What lines below contain the string "globe"? List them all.

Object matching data
____________

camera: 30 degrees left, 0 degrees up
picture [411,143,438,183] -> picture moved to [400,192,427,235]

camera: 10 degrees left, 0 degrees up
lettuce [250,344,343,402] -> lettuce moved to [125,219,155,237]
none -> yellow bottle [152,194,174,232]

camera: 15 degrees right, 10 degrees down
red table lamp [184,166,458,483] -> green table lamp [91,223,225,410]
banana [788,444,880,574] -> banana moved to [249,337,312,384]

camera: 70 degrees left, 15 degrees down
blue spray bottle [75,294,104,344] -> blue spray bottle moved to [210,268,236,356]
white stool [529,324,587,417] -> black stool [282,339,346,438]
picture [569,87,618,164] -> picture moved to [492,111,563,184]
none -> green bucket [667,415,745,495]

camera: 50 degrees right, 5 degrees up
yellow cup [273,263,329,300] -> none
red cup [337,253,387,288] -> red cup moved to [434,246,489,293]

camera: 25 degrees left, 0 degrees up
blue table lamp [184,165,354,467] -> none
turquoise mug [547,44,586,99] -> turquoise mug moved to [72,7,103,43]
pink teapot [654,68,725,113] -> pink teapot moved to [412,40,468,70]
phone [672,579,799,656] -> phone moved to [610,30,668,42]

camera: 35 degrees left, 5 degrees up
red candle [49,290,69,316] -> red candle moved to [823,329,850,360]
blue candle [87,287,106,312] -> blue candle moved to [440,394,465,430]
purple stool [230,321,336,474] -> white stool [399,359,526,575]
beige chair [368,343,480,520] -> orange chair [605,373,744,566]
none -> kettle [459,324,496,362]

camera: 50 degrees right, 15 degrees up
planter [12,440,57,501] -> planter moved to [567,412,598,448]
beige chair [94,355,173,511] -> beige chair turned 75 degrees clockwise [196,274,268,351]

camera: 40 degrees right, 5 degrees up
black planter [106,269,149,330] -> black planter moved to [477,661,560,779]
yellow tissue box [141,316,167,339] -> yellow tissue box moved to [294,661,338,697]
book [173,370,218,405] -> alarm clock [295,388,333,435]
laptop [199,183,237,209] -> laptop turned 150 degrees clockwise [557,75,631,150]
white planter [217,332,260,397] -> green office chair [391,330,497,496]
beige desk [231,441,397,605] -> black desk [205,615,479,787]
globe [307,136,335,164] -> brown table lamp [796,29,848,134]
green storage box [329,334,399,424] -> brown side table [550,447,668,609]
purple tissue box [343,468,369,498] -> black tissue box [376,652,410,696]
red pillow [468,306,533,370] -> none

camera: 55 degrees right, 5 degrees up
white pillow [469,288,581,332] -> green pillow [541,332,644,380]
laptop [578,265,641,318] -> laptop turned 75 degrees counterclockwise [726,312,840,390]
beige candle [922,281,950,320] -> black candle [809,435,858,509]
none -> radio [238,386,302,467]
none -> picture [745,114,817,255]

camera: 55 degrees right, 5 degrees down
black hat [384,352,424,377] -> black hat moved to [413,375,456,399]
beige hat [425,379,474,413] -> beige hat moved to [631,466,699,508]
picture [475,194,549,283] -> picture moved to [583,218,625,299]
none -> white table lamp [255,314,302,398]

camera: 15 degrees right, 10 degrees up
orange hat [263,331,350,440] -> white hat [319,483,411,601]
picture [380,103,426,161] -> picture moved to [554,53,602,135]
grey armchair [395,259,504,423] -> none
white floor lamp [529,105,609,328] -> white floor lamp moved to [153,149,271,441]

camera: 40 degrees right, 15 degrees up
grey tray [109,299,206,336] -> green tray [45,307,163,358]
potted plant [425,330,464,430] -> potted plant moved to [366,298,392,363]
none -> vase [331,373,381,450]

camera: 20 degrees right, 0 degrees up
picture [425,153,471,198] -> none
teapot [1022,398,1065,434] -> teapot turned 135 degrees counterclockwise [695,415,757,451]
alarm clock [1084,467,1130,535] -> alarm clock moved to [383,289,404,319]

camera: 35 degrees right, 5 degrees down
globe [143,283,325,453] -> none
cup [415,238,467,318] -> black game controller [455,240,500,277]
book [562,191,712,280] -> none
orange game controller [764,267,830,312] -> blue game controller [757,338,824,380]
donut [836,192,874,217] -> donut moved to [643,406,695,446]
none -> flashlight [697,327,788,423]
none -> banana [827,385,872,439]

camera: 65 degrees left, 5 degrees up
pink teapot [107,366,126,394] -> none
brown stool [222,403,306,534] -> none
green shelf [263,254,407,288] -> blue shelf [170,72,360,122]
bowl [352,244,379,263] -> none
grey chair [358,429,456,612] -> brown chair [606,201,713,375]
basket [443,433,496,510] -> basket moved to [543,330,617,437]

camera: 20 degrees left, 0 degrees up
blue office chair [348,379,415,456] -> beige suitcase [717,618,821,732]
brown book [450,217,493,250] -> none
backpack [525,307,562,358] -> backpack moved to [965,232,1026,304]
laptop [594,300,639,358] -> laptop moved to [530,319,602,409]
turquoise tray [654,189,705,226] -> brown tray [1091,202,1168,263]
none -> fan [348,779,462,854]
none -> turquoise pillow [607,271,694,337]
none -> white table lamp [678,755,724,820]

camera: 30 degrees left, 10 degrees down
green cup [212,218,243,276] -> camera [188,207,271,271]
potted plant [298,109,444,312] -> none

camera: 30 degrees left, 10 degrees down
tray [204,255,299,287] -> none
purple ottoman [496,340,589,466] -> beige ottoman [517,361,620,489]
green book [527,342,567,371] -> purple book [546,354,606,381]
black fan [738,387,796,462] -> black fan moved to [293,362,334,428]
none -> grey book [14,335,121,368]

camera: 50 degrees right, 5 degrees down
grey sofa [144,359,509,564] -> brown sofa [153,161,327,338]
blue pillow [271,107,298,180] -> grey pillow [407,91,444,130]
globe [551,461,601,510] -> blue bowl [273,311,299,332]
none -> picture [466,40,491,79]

____________

▶ [SOLUTION FOR THIS PROBLEM]:
globe [307,136,335,164] -> brown table lamp [796,29,848,134]
globe [143,283,325,453] -> none
globe [551,461,601,510] -> blue bowl [273,311,299,332]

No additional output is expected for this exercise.